Putting that together with the above, we get:

If a player declares that his/her PC attempts to glean clues from body language, speech habits and changes in mannerisms, so as to understand someone's feelings and true intentions (including where these pertain to telling a lie or to the being's next move), and if the GM takes the view that that action has a chance of failure and/or an uncertain outcome, then the GM should call for a WIS (Insight) check to determine the result of the character's action.​

Some resulting complexities inlcude: on what basis ought the GM to take the view that the action has a chance of failure and/or an uncertain outcome?

There seem to be few cases in which a player would declare such an action and success be automatic: eg if the GM narrates that a NPC is rolling around in laughter, or has tears streaming down his/her face, then either the player would know why (because it's been already communicated in play) and hence not declare this sort of action, or else the cause of the mirth or the upset would be uncertain to the player, in which case I find it hard to think of a scenario (given my conception of how RPGs are normally played) in which the PC would be certain simply by studying the body language etc of the NPC.

It's quite conceivable, on the other hand, that there could be many cases where there is no chance of success - eg if an NPC is as inscrutable as the sphinx - but on the other hand the very presence of the rules for WIS and WIS (Insight) checks in the game seems to imply that actions of this sort might sometimes succeed, and it would seem a bit of a hosing for the GM to rule very frequently that this or that NPC is too inscrutable to be "read".

To bring this back to a player declaring that their character is attempting to search out a lie by reading an NPC's body language, for example, one situation in which there is no chance of success is if the NPC isn't telling a lie, so leaves no clues to be gleaned.
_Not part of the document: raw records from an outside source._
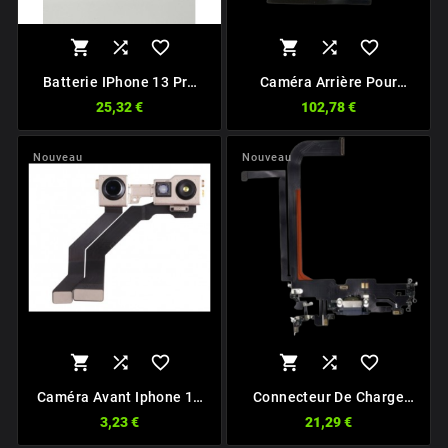






Batterie IPhone 13 Pro
Caméra Arrière Pour
Max Premium Sans
Iphone 13 Pro Max
25,32 €
102,78 €
Message D'erreur V1
Nouveau
Nouveau






Caméra Avant Iphone 13
Connecteur De Charge
Pro Max
Pour Iphone 13 Pro Max
3,23 €
21,29 €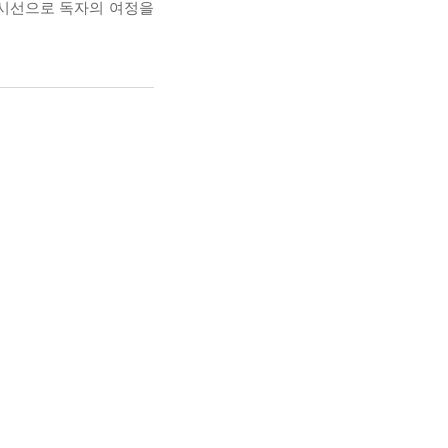
 시선으로 독자의 여정을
Here's another complexity: what should we take to be the result of such an action, if successful? Presumably it's not that the PC knows the NPC's body language. That's what is read; it's not itself the reading. Presumably it's either the clues (which is perhaps what the Insight description on p 62 points towards) or its the feelings and true intentions (which is perhaps what the WIS check description on p 61 points towards). I certainly think the language on p 62 ("such as when searching out a lie or predicting someone’s next move") indicates that the feelings, true intentions etc which the character is (as per p 61) attempting to "understand" might include an intention to lie/deceive or an intention to make this or that next move.
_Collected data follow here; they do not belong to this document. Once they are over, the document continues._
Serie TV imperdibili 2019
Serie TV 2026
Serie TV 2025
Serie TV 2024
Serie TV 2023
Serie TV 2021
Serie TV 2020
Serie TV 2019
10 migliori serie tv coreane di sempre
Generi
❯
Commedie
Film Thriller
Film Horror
So whether or not Insight can be used to determine that a NPC is speaking with the intention to lie deceive seems to me to turn on whether the table takes the result of these sorts of actions to be gleaning certain clues or understanding certain intentions/feelings to which the gleaned clues point. Given the ambiguity in this respect between pp 61 and 62, I think a table could reasonably run it either way. Personally I would favour the second of those approaches, because generally I think a RPG works better when players are able to declare actions that (if they succeed) substantially improve their PCs' positions. And I worry that simply telling the player the clues may not add very much to what a savvy player can discern from the GM's framing of the situation, which seems to make declaring the action (and hence risking whatever consequences might flow from failure) somewhat pointless.
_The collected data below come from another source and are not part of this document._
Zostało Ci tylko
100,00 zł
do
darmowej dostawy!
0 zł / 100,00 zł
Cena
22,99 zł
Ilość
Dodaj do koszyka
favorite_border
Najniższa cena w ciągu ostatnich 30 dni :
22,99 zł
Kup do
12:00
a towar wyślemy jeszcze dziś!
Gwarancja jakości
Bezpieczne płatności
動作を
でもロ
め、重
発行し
That's my preference too. If the player's goal is to "search out a lie", then a successful result would indicate to me that the clues gathered do indeed reveal that the NPC is lying.
 

pemerton

Legend
To bring this back to a player declaring that their character is attempting to search out a lie by reading an NPC's body language, for example, one situation in which there is no chance of success is if the NPC isn't telling a lie, so leaves no clues to be gleaned.
Can you say a bit more about how you would narrate this outcome?

What I've got in mind is the following: would you narration distinguish between an absence of clues because the NPC is inscrutable and an absence of clues because the NPC is not lying?